Et quand à notre arrivée à Nazareth, je le vis me quitter après un laconique
salut, courbé et vieilli, pour ainsi dire, en peu de temps, quand je vis
qu'il ne venait pas chez moi le soir comme il en avait l'habitude, je vous le
dis, mes fils, mon cœur éploré eut à souffrir une douleur aiguë. Enfermée
dans ma maison, seule, dans la maison où tout me rappelait l'Annonciation et
l'Incarnation, et où tout me ramenait au cœur le souvenir de Joseph uni à moi
dans une virginité sans tache, je dus résister au découragement, aux
insinuations de Satan et espérer, espérer, espérer. Et prier, prier, prier.
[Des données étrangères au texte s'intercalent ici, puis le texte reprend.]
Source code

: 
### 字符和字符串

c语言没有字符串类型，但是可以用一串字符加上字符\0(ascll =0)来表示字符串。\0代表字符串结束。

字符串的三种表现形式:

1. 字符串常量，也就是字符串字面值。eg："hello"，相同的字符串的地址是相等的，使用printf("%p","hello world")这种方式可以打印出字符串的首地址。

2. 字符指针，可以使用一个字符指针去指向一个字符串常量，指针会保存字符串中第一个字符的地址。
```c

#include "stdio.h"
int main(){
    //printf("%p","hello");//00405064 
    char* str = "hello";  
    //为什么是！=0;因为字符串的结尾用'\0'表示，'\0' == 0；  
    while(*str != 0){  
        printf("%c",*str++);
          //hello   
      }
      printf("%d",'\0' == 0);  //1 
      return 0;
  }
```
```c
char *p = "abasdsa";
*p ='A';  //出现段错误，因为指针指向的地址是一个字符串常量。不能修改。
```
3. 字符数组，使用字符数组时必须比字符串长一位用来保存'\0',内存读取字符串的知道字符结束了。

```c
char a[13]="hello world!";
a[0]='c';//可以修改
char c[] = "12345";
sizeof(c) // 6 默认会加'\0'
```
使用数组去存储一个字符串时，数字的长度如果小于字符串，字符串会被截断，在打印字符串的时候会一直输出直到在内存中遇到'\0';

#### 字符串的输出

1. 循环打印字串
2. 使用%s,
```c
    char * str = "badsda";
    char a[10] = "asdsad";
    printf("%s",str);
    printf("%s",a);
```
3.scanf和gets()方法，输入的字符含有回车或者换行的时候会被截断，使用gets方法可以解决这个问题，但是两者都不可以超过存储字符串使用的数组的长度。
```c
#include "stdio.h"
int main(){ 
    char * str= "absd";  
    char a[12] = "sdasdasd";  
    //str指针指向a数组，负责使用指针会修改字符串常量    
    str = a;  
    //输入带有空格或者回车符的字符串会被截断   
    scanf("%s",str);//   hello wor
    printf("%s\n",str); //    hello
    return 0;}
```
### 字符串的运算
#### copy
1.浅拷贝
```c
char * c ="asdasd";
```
Et pardonner, pardonner, pardonner à Joseph son soupçon, sa révolte de juste
indigné.
Mes fils : il faut espérer, prier, pardonner, pour obtenir que Dieu intervienne en
notre faveur. Vous aussi vous avez à
vivre votre passion. Vos fautes l'ont méritée. Je vous enseigne comment
la surmonter et la transformer en joie. Espérez sans mesure, priez sans
défiance, pardonnez pour qu'il vous soit pardonné. Le pardon de Dieu, mes
fils, sera la paix a laquelle vous aspirez.